Comment by newspaper1

Comment by newspaper1 2 days ago

5 replies

That's not what they said. Pagers are used by civilians, no one would be on guard around them, they are not considered to be weapons. If you saw someone in a grocery store with a pager, you wouldn't distance yourself from them.

tptacek 2 days ago

I don't agree but also don't care to litigate this point; the only point I'm on this thread to make is that no professional who routinely carries a pager could have mistakenly been carrying a Hezbollah pager. Also: it is interesting that Hezbollah literally fought a war over phone systems in Lebanon! The rest: these are some of the most complicated conflicts in the world and we're not going to settle anything on HN. I don't begrudge you your take, I just had those two claims to make.

  • newspaper1 2 days ago

    Children were wounded and killed because they picked up these pagers (which they assumed to be safe). Explosives were distributed into public disguised as innocuous consumer devices, it's actually not that complicated.

**DATA TO EXAMINE:**
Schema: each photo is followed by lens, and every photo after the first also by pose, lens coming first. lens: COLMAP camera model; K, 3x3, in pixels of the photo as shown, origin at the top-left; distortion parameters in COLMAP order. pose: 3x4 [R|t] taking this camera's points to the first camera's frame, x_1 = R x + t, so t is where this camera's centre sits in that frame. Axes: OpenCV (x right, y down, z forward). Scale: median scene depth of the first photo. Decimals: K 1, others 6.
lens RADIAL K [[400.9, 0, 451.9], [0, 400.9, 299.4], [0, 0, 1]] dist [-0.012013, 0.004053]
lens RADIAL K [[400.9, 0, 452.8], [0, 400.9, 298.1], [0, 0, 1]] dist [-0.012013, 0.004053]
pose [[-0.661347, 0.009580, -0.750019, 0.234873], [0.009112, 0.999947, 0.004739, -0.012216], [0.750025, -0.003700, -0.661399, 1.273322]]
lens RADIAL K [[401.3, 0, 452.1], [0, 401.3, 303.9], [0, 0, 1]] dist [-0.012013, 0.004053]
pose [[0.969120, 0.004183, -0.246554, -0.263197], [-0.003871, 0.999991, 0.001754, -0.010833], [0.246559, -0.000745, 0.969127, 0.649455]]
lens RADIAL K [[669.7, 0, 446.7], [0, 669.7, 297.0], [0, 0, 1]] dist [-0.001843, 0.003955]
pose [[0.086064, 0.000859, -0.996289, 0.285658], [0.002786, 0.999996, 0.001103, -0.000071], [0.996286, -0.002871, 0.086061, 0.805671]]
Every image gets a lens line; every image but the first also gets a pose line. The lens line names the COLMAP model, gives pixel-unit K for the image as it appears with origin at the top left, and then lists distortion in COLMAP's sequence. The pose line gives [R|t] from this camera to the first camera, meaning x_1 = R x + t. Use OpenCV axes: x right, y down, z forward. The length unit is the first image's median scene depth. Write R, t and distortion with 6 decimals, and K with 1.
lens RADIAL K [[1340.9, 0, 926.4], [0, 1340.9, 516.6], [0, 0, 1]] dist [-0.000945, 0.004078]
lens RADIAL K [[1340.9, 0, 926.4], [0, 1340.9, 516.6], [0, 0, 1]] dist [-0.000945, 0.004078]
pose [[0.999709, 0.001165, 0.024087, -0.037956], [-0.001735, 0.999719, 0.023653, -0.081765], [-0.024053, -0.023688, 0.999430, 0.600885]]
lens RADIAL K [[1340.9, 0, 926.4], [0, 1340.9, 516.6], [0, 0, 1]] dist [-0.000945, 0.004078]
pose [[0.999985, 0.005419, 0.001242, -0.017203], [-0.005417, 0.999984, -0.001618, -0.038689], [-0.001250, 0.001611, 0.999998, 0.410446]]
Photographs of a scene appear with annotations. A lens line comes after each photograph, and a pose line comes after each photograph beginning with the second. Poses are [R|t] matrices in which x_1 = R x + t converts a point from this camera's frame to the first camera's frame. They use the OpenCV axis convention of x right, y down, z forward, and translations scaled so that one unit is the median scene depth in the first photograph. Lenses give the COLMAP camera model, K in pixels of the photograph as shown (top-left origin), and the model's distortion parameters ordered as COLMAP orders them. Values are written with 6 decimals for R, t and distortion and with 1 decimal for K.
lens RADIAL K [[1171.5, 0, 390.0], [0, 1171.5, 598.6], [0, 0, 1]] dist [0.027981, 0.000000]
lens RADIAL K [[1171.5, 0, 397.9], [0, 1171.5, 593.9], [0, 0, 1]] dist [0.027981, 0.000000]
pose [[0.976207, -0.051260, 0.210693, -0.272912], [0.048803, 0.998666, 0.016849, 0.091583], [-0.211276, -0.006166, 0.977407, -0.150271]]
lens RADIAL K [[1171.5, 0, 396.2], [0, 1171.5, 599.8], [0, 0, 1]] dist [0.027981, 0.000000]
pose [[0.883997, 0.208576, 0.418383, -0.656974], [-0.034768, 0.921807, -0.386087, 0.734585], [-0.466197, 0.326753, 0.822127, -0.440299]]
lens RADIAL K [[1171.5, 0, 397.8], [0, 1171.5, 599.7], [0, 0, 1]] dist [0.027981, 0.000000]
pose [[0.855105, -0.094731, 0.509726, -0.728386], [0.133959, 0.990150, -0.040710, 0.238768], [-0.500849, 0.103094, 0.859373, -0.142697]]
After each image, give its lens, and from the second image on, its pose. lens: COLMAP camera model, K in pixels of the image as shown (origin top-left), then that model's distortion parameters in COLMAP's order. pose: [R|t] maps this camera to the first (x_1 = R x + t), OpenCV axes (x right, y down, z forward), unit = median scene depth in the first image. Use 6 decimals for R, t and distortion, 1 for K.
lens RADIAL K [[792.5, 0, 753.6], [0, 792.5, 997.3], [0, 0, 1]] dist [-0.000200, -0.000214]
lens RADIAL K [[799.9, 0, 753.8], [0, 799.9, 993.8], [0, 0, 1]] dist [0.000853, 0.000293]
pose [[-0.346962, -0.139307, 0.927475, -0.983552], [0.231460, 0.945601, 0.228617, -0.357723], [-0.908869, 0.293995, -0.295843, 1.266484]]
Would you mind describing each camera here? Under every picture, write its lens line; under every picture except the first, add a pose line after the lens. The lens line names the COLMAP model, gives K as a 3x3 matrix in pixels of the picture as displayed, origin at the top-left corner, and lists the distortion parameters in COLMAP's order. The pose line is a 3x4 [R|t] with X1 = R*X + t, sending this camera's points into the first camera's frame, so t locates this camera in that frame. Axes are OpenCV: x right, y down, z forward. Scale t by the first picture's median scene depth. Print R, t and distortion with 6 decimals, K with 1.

**PROMPT 1:**
Copy the pager comment thread between "I don't agree" and "not that complicated.", inclusive.
**PROMPT 2:**
Carry on the pager comment thread from its final sentence.

**EXPECTED ANSWER 1:**
I don't agree but also don't care to litigate this point; the only point I'm on this thread to make is that no professional who routinely carries a pager could have mistakenly been carrying a Hezbollah pager. Also: it is interesting that Hezbollah literally fought a war over phone systems in Lebanon! The rest: these are some of the most complicated conflicts in the world and we're not going to settle anything on HN. I don't begrudge you your take, I just had those two claims to make.

  • newspaper1 2 days ago

    Children were wounded and killed because they picked up these pagers (which they assumed to be safe). Explosives were distributed into public disguised as innocuous consumer devices, it's actually not that complicated.

**EXPECTED ANSWER 2:**
    • dralley 40 minutes ago

      You're assuming that. There has been no reporting on the details. For all we know she could have been sitting next to her father when the pager went off.

    • tptacek 2 days ago

      I think the situation is much more complicated than that but can also, in rare circumstances, detect an intractable argument when it shows up on a message board. Does anything you're saying have anything to do with whether industrial engineers were unknowingly carrying Hezbollah military pagers, or whether Hezbollah fought a war against opposition parties in Lebanon to ensure that it had its own phone system? If not: there's not much productive for us to discuss here --- which is totally fine, there doesn't have to be.